Toni Bruno a de l'imagination ! De ce point de départ rocambolesque et original, il dresse, en deux cents planches, une belle histoire de confiance, d'entraide et finalement d'amitié entre deux hommes que tout oppose. Dès l'introduction, la narration peut sembler saccadée, voire chaotique, mais elle permet de donner rapidement de la consistance au trouble dans lequel le professeur Jones est plongé. Le lecteur ressent parfaitement son malaise comme ses doutes et ses peurs face à ce qui lui est demandé. L'hostilité de la plupart de ses hôtes, la relation filiale entre Sergueï, le mentor, et Akim, le poulain, mais aussi l'investissement dont fait preuve l'Américain pour soigner le Russe sont parfaitement retranscrits et donnent à cette aventure une épaisseur intéressante. Et il en faut tant par moments tout cela semble surréaliste !

Mais l'essentiel du propos n'est pas là, il réside plutôt dans les similitudes entre les deux personnages principaux et les liens qu'ils nouent, lentement. Leurs rapports avec leurs parents, leur traumatisme, sa manifestation et l'image qu'il leur renvoie d'eux-même, les montées de stress qui s'emparent d'eux et les privent de leurs moyens... Tous ces éléments sont autant de points communs qui, au final, les poussent à s'ouvrir l'un à l'autre, parfois maladroitement, pour réussir à avancer malgré la pression et les enjeux. Toutefois, le manque de liant entre certaines séquences (l'auteur italien use et abuse d'ellipses) et des intentions peu explicites rendent l'immersion aléatoire.
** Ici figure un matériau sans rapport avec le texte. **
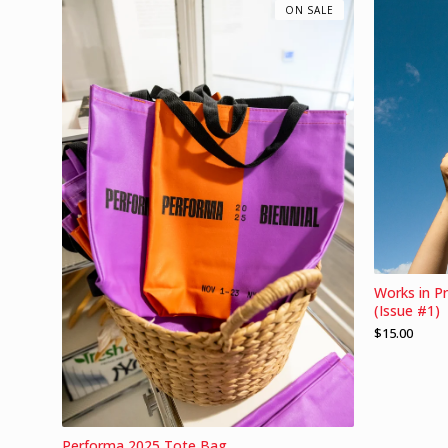
ON SALE
Works in P
(Issue #1)
$
15.00
Performa 2025 Tote Bag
Graphiquement sans fioriture, le dessinateur de Kurt Cobain "When I was an Alien" fait preuve d'une constance remarquable. Son trait ne faiblit pas et même s'il peut lui être reproché un manque d'audace dans la mise en page ou les cadrages, sa prestation s'avère de bonne facture.

La Terre est si belle vu d'en haut est un drôle d'album. À la fois prenant et quelque peu abscons, il aurait certainement gagné à présenter plus longuement les protagonistes, par une introduction plus développée peut-être, pour être totalement convaincant. Malgré une finalité obscure, il reste tout de même un titre intrigant et une jolie histoire d'hommes et d'amitié improbable.